= Dance (Clyne) =

Dance for cello and orchestra (stylized as DANCE) is a cello concerto written by the British composer Anna Clyne. The work was composed in 2019 on a commission from the Israeli cellist Inbal Segev. Its world premiere was performed at the Cabrillo Festival of Contemporary Music by Segev and the Cabrillo Festival Orchestra conducted by Cristian Măcelaru at the Santa Cruz Civic Auditorium on 3 August 2019. The piece is dedicated to the composer's father, Leslie Clyne.

==Composition==
Dance has a duration of roughly 25 minutes and is cast in five movements.

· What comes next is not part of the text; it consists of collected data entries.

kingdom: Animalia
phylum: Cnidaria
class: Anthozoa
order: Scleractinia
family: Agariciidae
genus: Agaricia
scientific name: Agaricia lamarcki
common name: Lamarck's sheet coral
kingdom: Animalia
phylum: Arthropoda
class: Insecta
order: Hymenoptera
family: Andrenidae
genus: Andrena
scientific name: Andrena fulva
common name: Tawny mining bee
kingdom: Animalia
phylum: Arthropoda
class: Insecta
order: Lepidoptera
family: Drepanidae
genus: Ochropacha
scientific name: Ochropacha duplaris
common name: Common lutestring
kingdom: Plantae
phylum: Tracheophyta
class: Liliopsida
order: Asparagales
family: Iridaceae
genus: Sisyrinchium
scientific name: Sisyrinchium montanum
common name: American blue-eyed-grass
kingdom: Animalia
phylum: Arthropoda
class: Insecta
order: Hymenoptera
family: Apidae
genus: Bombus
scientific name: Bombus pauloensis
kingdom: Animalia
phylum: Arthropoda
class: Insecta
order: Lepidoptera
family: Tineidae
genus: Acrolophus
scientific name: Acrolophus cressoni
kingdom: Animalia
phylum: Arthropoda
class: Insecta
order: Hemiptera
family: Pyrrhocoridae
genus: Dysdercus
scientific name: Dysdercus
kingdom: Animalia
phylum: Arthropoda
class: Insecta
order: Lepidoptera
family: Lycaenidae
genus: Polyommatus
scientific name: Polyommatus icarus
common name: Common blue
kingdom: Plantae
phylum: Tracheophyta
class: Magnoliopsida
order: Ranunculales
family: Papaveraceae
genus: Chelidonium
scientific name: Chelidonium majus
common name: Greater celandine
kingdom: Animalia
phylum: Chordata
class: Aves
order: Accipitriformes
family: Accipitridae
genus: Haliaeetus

The piece is named for a five-line poem by the 13th-century poet Rumi; each of the five movements is thus named for a line from the poem:

===Instrumentation===
The concerto is scored for solo cello and an orchestra comprising two flutes (2nd doubling piccolo), two oboes (2nd doubling Cor anglais), two clarinets (2nd doubling bass clarinet), bassoon, contrabassoon, two horns, two trumpets, trombone, tuba, timpani, two percussionists, and strings.

==Reception==
Dance has been highly praised by music critics. Andrew Clements of The Guardian described the piece as a "hugely impressive new cello concerto," adding, "There are moments in the first movement [...] which recall John Tavener's The Protecting Veil, as consoling, modal string chords underpin the soaring cello line, just as the rough motoric energy of the opening of the second movement [...] seems to feed off the 'industrial' minimalism of Clyne's teacher, the Bang on a Can co-founder Julia Wolfe. But none of it seems derivative and the concerto as a whole is utterly personal, blending musical materials in a way that is entirely Clyne's own. Sometimes she borrows from folk music – she particularly singles out Jewish and Irish echoes in her melodic writing – and sometimes from classical models, especially baroque, but the fusion is always gorgeously rich and compelling." Christopher Arnott of the Hartford Courant called the piece "astounding" and wrote, "Its power comes from reverberation, not volume. Clyne writes orchestral works that ask musicians to echo, with living, breathing human warmth, what electronic and synthesized instruments can do in modern recordings. The cello is the superstar of Dance, but there are extraordinary bumps and clicks and theremin-like squeaks added by the vibraphonist and a crucial core hum emanating from the violins. Over this bedrock of strangely soothing vibrations is a tour-de-force cello solo that changes its character completely for each movement." He conclude, "There's so much going on in it, you want to hear it again as soon as it's over." Tom Huizenga of NPR similarly described the piece as "perhaps her most ambitious and appealing work so far," writing:
It's hard to resist the gorgeous opening of DANCE, her new cello concerto performed with singular commitment by cellist Inbal Segev and conductor Marin Alsop. In music that evokes calm and open spaces, Segev floats long-lined melodies above warm, slowly shifting strings and tinted winds, reaching for her instrument's highest notes. It's a tender and wistful way into the five-movement work. What follows are sections, individual in their personalities, ranging from feisty and chaotic to loving and joyful. Clyne's orchestrations are keenly attentive to color and light, and she's fearless in filling the concerto with melodies of undisguised beauty. Some are folkish, others are regal. All linger in the ear, begging to be heard again.